Previous studies have shown that CD patients with SB involvement are significantly associated with lactose maldigestion [26, 27]. Notwithstanding, ref. [20] reported that patients with only small intestine involved were prone to have a higher positive rate of food antibodies (82.5%) with an unremarkable statistical difference. When patients were regrouped, those with small bowel involved had a significantly higher positive rate than those without (79.7 vs. 60.5%, p = 0.005). However, no significant correlation was found between positive rates of food-specific IgG and disease location in CD patients in the studies by ref. [19] and ref. [21]. This may be due to the fact that disease location determined according to the Montreal classification cannot distinguish active small bowel mucosal inflammation. LS based on CE findings may be more precise for reflecting the real state of small bowel. In our study, we used LS to identify whether patients had active SB inflammation. Higher positive rates of food IgG antibodies and more IgG-positive food items were found in patients with SB inflammation (LS ≥ 135) in the present study. It is not surprising that intestinal stenosis, food indigestion and increased intestinal mucosa permeability are commonly presented in patients with small intestinal CD, which might allow more chances for food antigens to be recognized by the immune system and produce specific antibodies. The types of food IgG antibodies may differ owing to the diversity of diet habits in different regions, while the number of food-positive antibodies may be more precise to reflect the current bowel state. In this study, we found that patients with active SB disease had a higher positive rate of food antibodies, and more food-positive items. The number of food-positive items (≥3 positive) was an independent predictor of SB inflammation. This finding may provide a noninvasive method for diagnosing and monitoring CD in clinical practice.

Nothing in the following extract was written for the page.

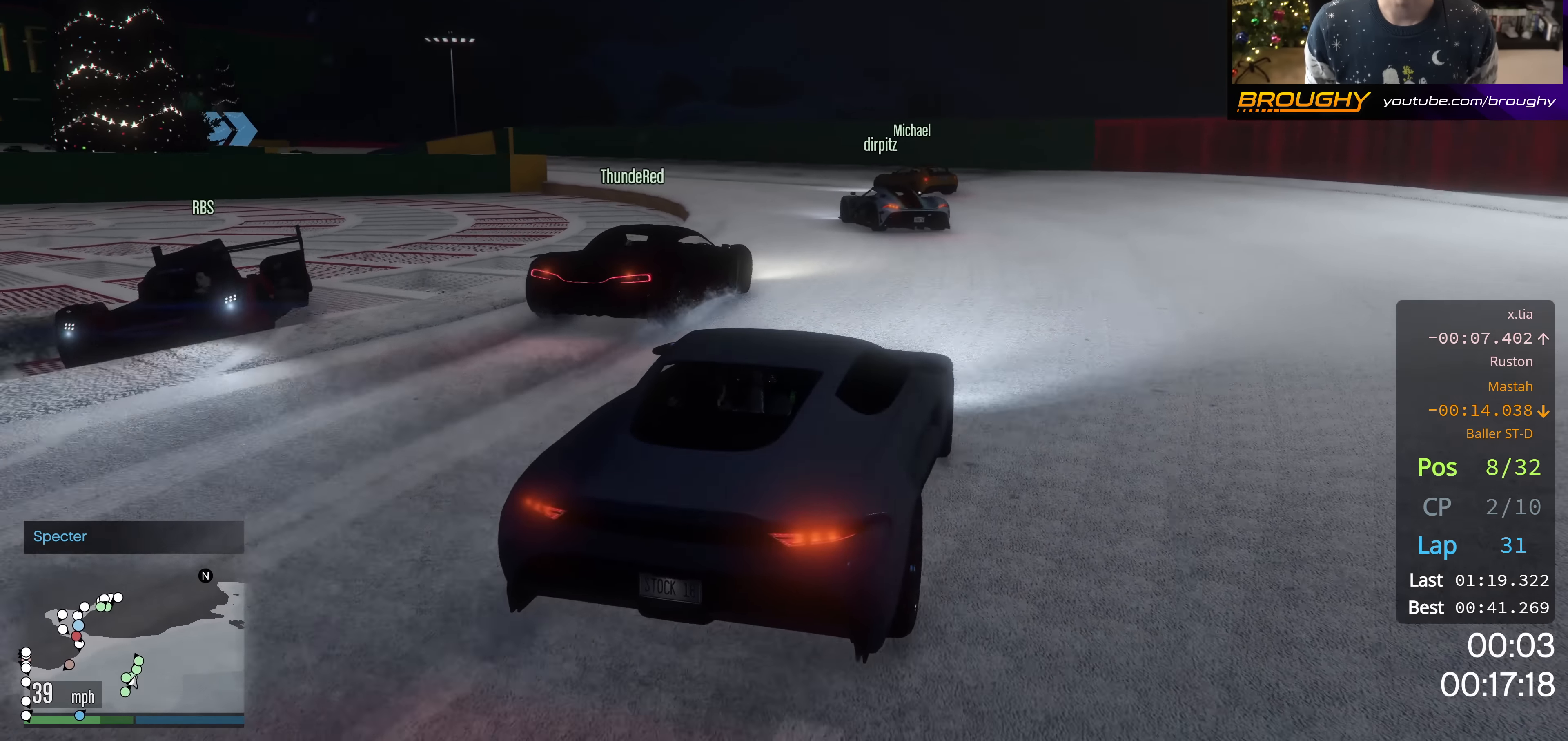
{"buttons": ["R2"], "left_stick": "center", "right_stick": "down-left", "events": [[101, "left_stick", "center"], [267, "left_stick", "up-left"], [284, "R2", "up"], [434, "R2", "down"], [434, "left_stick", "center"]]}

Our study also has several main drawbacks. Firstly, it was a single center, cross-sectional analysis that included a relatively small number patients. Secondly, this research was not a follow-up study to investigate whether improvement of SB disease severity could be paralleled by a reduction in the positive rate of food-specific IgG after medical treatment. Thirdly, children with CD were excluded in our study. Additionally, the study did not investigate the patient’s dietary habits, which may have an impact on the types and titers of food IgG.

In conclusion, our study confirms that serum food-specific IgG antibodies are highly prevalent in CD patients. Notably, CD patients with SB inflammation have a higher positive rate of food IgG antibodies and more IgG-positive food items. The number of food-positive IgGs (≥3) is independently associated with concurrent SB inflammation. This finding may provide a convenient and noninvasive method for predicting SB inflammation in clinical practice.